The Polícia Civil do Estado do Rio de Janeiro (PCERJ) is the government office in charge of police activities and the investigation of criminal offenses, with the exception of those regarding military matters. This is part of the State Security Department, headed by the Civil Police Chief and encompasses deputies and agents in their respective division areas.
In 1999, PCERJ launched a program to improve the working conditions of police officers and provide better service to citizens by computerizing and modernizing all units. The project—which obtained International Organization for Standardization certification—involved upgrading police stations facilities, standardizing police reports, and unifying and centralizing data in Oracle Database through the Police Intelligence System, which was developed in-house.
The Police Intelligence System allows PCERJ to manage criminal data, such as crime type, date and time, location, vehicles used, firearms and other weapons, and telephone numbers and e-mail addresses associated with specific crimes and investigations. Accessed by 6,500 computers located in the police departments across the state, the software shares data in real time and has more than 4 million personal records detailing physical features (such as criminal and suspect tattoos and scars) and more than 20,000 sketches of suspects and criminals, which accelerated and enhanced information sharing across departments.
"With data stored in Oracle Database, we consolidated all the violations and develop more effective action policies and increased our systems availability, which is critical for our 24/7 operation," said André Drumond, CIO, Rio de Janeiro State Civil Police.
The Police Intelligence System was developed in 1999 on Oracle Database, and since then there has been a large increase in the volume of data stored and the needs of the Civil Police of Rio de Janeiro. "In addition to improving the capacity and performance of the Police Intelligence System, we needed to know where the crimes occurred and how often to analyze and prevent crime," he said.
To expand the impact of its Oracle Database-based solution, PCERJ recently deployed Oracle Business Intelligence to generate reports that cross-reference locations, violation types, modus operandi, and physical features of violators.
"Using Oracle Business Intelligence, PCERJ improved its analysis capabilities. We can now study violators’ behavior in detail and develop more proactive and preventative strategies," Drumond said.
Thanks to the Police Intelligence System, PCERJ now provides data to dozens local, state, and national governments agencies. Overall, the Police Intelligence System includes more than 100 million documents from criminal court procedures and 6 million crime reports.
"We deal with a very large data volume, including statistical data that help us study crime patterns. Our dashboards, drill-down capabilities, indicators, and alerts provide the intelligence we need to effectively investigate and prevent crimes," Drumond said.
PCERJ also created an occurrences map, a geo-referencing system used to fight crime.
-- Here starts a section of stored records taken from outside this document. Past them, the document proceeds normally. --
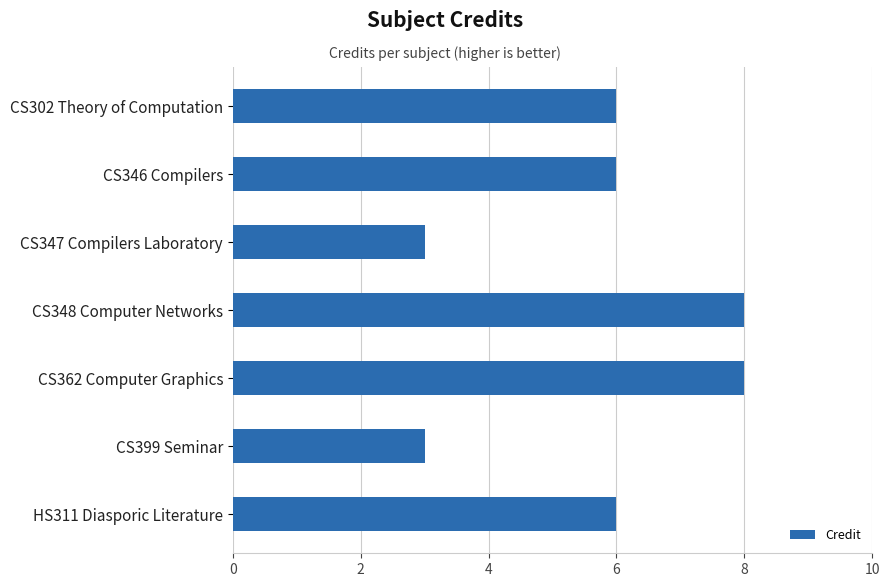

The value at CS347 Compilers Laboratory is 1. True or false?

False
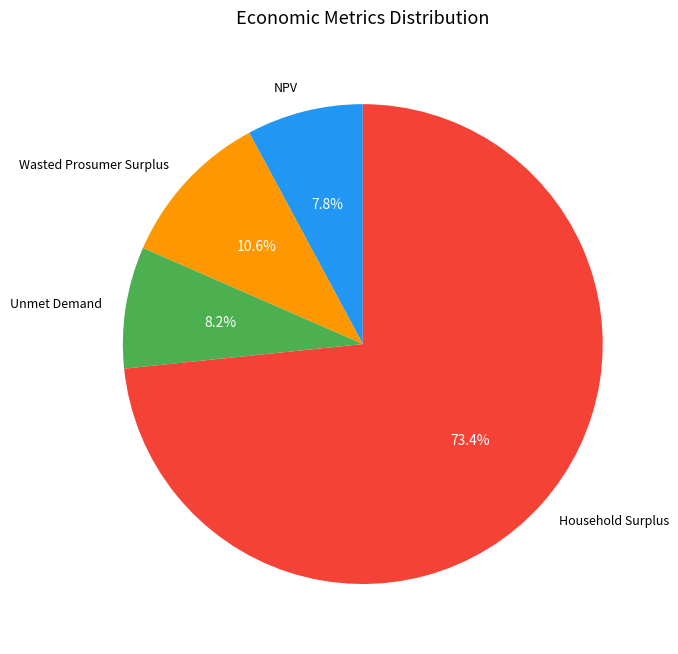

To the nearest percent, what is the combined percentage of NPV and Wasted Prosumer Surplus?

18%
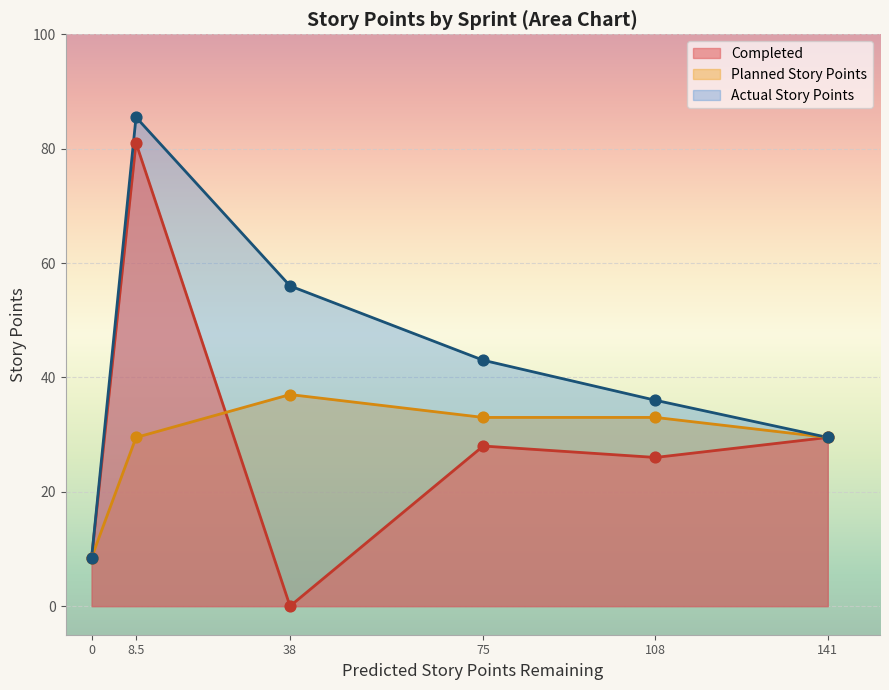

Is the value of Actual Story Points at 141 greater than the value of Completed at 8.5?

No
It is based on Oracle Spatial and Graph, integrated with Oracle Business Intelligence, providing investigators and 185 departments with data, such as the exact time and place of violations, in a graphic format, that promotes prevention initiatives.
"With the occurrences map based on Oracle Spatial and Graph, we can visualize and create maps of criminal occurrences," Drumond said.
Modernizing its IT infrastructure will allow PCERJ to make the Police Intelligence System available to police personnel via mobile devices, such as smartphones and tablets—further accelerating information sharing. PCERJ is also developing in partnership with TJRJ (Court of Rio de Janeiro), the first paperless criminal court, a project that will involve collecting casualty data by tablets and livescans.
"With Oracle technology, investigators and other police personnel will be able to access our system through mobile devices, improving productivity and demonstrating PCERJ’s commitment to innovation and advancing public safety," Drumond said.
"We had great trust in Oracle Database and Oracle technology when we selected Oracle Business Intelligence and Oracle Spatial Graph. We, therefore, did not evaluate other vendors. Our institution has never lost data since 1999, and we have a great partnership with Oracle. As a public safety agency, we look for the most robust and reliable technology available to support us in our efforts. Oracle consistently meets our needs," Drumond said.